_Assignment 1_:
Do these statements agree with the passage on JRSS? Answer yes or no for each, quoting the words of the passage that decide it.
(a) Joint Base San Antonio was the first U.S. base to go operational with JRSS.
(b) Under the legacy architecture, the services had no say in how to design their networks.
(c) Dave Cotton holds the post of DOD's deputy CIO on a permanent basis.
_Assignment 2_: Copy the JRSS passage word for word, from "Working with defense" down to "Switching (MPLS) technology.".

A specialist works on a server rack during JRSS installation at Joint Base San Antonio, the first U.S. base to go operational with it.


Although many of DOD's cybersecurity initiatives are currently common across all military organizations, under the legacy information architecture each service has had the ability to make important decisions about how to design its networks and how to structure their respective cyber defenses. This disjointed approach to cybersecurity has led to major challenges as a result of varying levels of cyber protection.

“When you look today across the DOD enterprise, without standardization every combatant command, service and agency is left to make decisions for themselves,” leading to “one-off or point solutions,” said Booz Allen Hamilton’s Medairy. However, standardizing a set of core infrastructure components that provide common security capabilities, he believes, will help the U.S. military achieve transparency across its networks and to rapidly respond to emerging cyber threats. “Through this centralized architecture and through these regional security stacks, the Department of Defense is going to be more agile and nimble in rolling out new and innovative capabilities in a much faster way than they could in the past.”

According to Hallihan, the "end-to-end" cybersecurity approach of JRSS will significantly improve DOD's ability to defend against cyberattacks. In addition, she believes that through standardization and data sharing, the military will have broader visibility into its networks and will be able to much more quickly construct and execute defensive actions.

“In order to respond to these ever-increasing and sophisticated threats, we need to have a better global synchronized network operations response to those threats,” Hallihan said. “This architecture really allows us to accelerate the standardization of command and control, and it also enables us to be globally synchronized from a network operations perspective.”

Working with defense enterprise operations centers to manage user access, JRSS will provide the ability to see what is going on inside the networks. Cyber operators at every level will be able to see the status of the networks for operations and security. This enhanced situational awareness in cyberspace is meant to better synchronize cyber responses, maximize operational efficiencies, and reduce risk.

Making the switch

Dave Cotton, DOD’s acting deputy CIO for information enterprise, who is responsible for providing the leadership, strategy, and guidance for JIE, said that the JRSS foundational layer includes network standardization and optimization across DOD networks, such as increasing bandwidth capabilities where necessary and switching upgrades through Multi-Protocol Label Switching (MPLS) technology.

_Dataset content_:
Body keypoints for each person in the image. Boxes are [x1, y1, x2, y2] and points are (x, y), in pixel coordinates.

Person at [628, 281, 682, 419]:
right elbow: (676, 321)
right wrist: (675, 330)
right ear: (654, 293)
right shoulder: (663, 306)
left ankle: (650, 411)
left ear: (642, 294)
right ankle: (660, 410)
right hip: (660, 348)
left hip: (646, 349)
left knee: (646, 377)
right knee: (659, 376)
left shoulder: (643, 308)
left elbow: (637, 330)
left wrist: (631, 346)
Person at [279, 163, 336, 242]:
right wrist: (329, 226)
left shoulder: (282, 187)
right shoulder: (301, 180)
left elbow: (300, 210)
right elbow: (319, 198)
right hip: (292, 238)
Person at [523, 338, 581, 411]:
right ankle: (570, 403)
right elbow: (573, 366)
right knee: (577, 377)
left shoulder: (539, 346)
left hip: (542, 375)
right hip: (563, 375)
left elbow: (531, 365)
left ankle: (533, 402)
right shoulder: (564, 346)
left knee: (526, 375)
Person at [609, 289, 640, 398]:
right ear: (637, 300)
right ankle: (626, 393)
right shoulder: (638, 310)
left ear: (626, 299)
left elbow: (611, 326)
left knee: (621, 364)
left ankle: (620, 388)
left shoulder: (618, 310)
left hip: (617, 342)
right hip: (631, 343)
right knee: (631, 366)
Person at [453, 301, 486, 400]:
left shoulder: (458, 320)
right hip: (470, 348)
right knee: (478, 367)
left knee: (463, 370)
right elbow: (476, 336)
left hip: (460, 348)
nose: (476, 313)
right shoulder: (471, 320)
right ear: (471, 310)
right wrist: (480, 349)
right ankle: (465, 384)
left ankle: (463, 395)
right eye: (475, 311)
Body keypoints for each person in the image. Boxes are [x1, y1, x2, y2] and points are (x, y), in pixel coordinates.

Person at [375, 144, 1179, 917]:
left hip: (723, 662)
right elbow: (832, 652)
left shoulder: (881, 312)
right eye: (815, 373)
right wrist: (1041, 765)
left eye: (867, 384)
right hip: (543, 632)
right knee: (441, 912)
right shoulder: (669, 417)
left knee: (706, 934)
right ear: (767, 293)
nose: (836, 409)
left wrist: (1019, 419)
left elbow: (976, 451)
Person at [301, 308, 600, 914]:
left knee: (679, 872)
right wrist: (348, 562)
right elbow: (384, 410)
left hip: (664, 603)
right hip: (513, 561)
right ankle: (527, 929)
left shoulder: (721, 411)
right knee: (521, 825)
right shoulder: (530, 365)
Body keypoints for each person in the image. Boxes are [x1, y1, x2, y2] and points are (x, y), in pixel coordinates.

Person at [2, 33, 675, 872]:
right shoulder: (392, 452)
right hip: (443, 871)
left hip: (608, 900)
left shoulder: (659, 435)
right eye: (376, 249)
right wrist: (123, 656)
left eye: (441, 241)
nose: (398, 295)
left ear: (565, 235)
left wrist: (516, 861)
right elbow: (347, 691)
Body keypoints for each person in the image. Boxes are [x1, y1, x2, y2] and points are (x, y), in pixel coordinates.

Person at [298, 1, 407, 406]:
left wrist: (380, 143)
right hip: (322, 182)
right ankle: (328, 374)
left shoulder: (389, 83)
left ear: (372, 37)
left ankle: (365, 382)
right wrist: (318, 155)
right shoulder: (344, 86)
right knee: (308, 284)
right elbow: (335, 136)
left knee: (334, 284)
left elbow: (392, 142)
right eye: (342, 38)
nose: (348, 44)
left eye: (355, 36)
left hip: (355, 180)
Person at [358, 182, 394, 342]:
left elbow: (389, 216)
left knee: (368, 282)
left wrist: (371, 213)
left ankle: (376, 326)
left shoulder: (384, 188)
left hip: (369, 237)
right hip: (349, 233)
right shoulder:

_Response 1_:
(a) Yes: "the first U.S. base to go operational with it"
(b) No: "each service has had the ability to make important decisions about how to design its networks"
(c) No: "DOD’s acting deputy CIO for information enterprise"

_Response 2_:
Working with defense enterprise operations centers to manage user access, JRSS will provide the ability to see what is going on inside the networks. Cyber operators at every level will be able to see the status of the networks for operations and security. This enhanced situational awareness in cyberspace is meant to better synchronize cyber responses, maximize operational efficiencies, and reduce risk.

Making the switch

Dave Cotton, DOD’s acting deputy CIO for information enterprise, who is responsible for providing the leadership, strategy, and guidance for JIE, said that the JRSS foundational layer includes network standardization and optimization across DOD networks, such as increasing bandwidth capabilities where necessary and switching upgrades through Multi-Protocol Label Switching (MPLS) technology.